てみ(2)テレビが、テロップを多用したり、SEやキャプションを詰め込む傾向になったのは、編集技術の進化や、いつチャンネルを変えられるかわからないという視聴環境の影響もあるのだろうけれども、改めて昔のテレビを見ると、のんびりと落ち着いていて、そのリズムがかえって心地よい。
てみ(3)もう一つ重大な違いがある。それは、一般視聴者(素人)の参加が目立つこと。クイズ・タイムショックの回答者は一般の人たちが中心だし、ぴったしカン・カンは、萩本欽一さんと坂上二郎さんが、それぞれ芸能人と一般人のチームを率いるというフォーマットだった。
てみ(4)いわゆる「素人参加番組」がほとんど見られなくなったというのが、最近の日本のテレビの顕著な特徴である。アメリカやヨーロッパでは、むしろ一般の人が参加するreality tvが中心なのに、日本ではほとんどない。結果として、画面の中はタレントの人の順列組み合わせになる。

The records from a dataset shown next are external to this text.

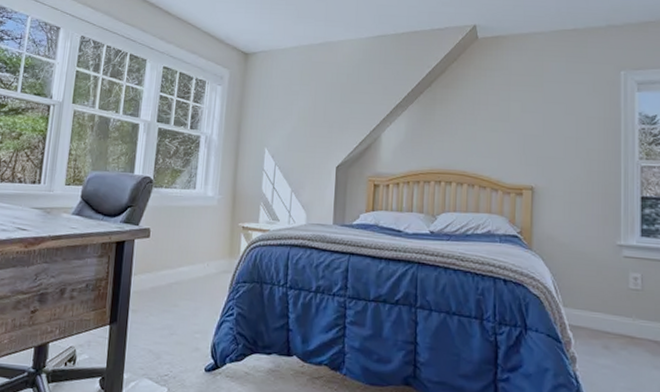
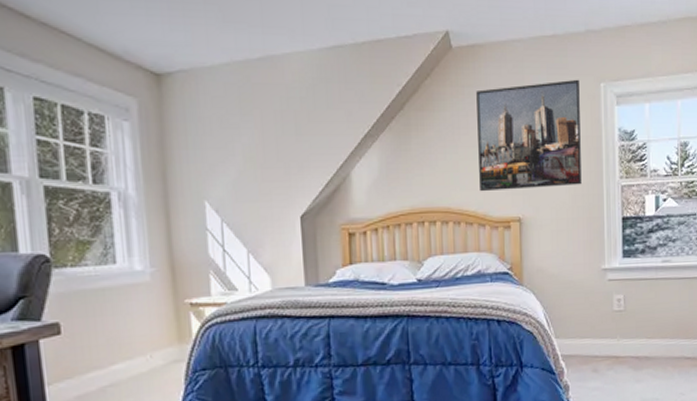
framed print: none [495,67,598,162] -> present [476,79,582,192]

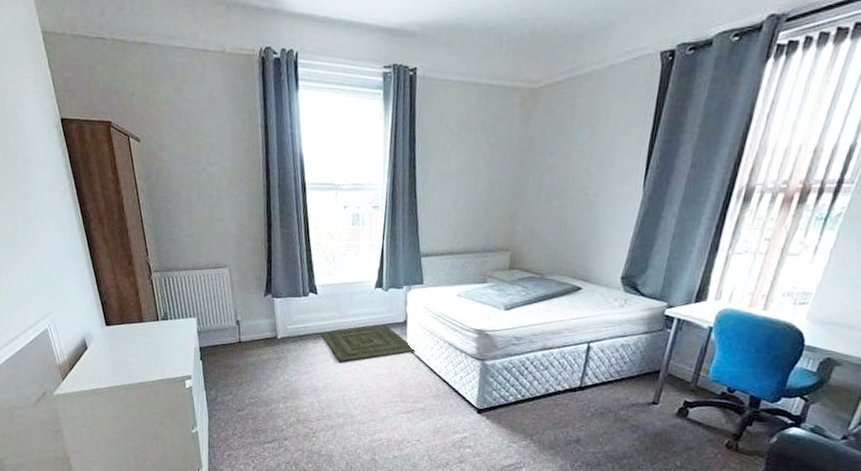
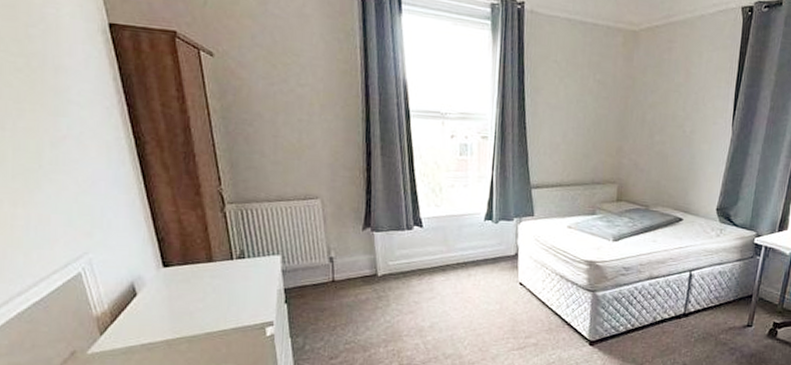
bath mat: present [321,324,417,362] -> none [426,258,529,299]

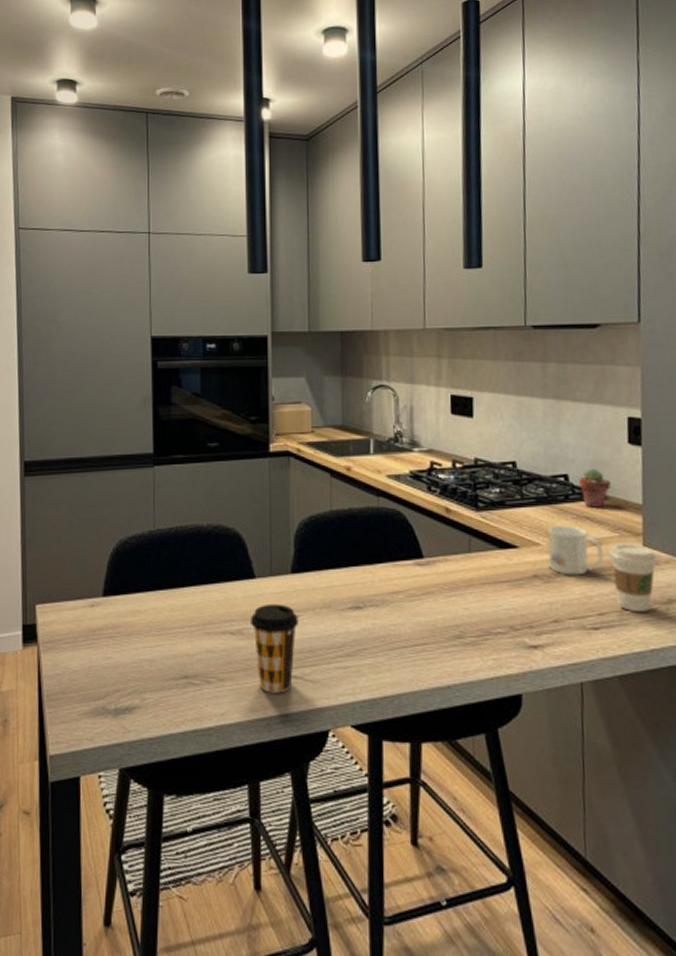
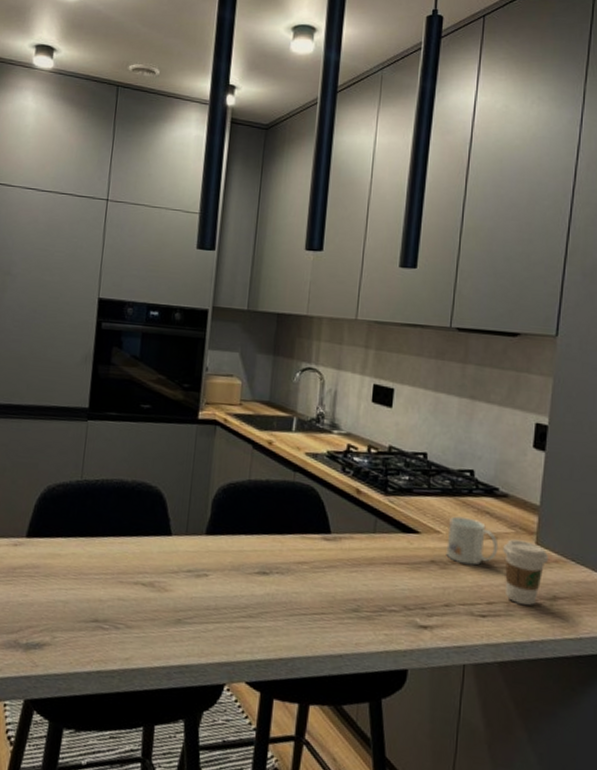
coffee cup: present [249,603,298,693] -> none [161,560,208,646]
potted succulent: present [579,468,611,508] -> none [483,467,513,505]

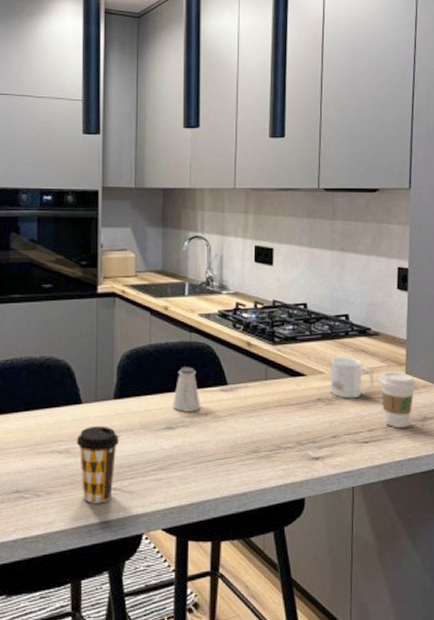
coffee cup: none [161,560,208,646] -> present [76,425,119,503]
saltshaker: none [268,508,299,559] -> present [173,367,200,412]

てみ(5)制作者の話を聞くと、素人参加番組が減った理由は、権利処理などの難しさにも一因があるのだという。タレントだと、事務所もあるし、さまざまな処理が簡単なのだという。結果として、テレビが「身内」のものになってしまっている。タレントどうしの内輪トークがその典型だろう。
てみ(6)テレビを見ているのは一般の人たちなのに、そこに一般の人たちが出ないのは、どう考えてもおかしい。制作者側も、いろいろ難しさはあるのだろうけれど、一般視聴者も参加できる番組を、もっと作っていくのがいいのではないか。フォーマットの可能性はまだまだあるはずだ。
てみ(7)ネットの登場によって、テレビの地位低下が指摘されている。一方で、ツイッターのトレンドワードの多くがテレビ由来であることを見ても、未だ影響力は続いている。先日の『ラピュタ』の際の「バルス!」祭りを見ても、皆で同時に見るというテレビの強みは、決してなくなっていない。
てみ(8)サッカーの日本代表戦などは、生で見ないと意味がないし、ニコニコ生放送でも、映画の放映を増やしていくという。みなで一緒に見て、「弾幕」で盛り上がるという新しい「テレビ」の体験が出現する。YouTubeも、独自の番組を製作し始めると聞く。
てみ(9)今の日本の地上波テレビは、確かに独特の「雰囲気」(タレントの内輪空間)が支配しているが、歴史的に見ればそれがすべてではなく、未来においてもそれが続くとは限らない。テレビが重要なメディアであることはおそらく変わらないから、少しでも面白い番組が登場することを期待したい。
以上、「テレビの未来」についての連続ツイートでした。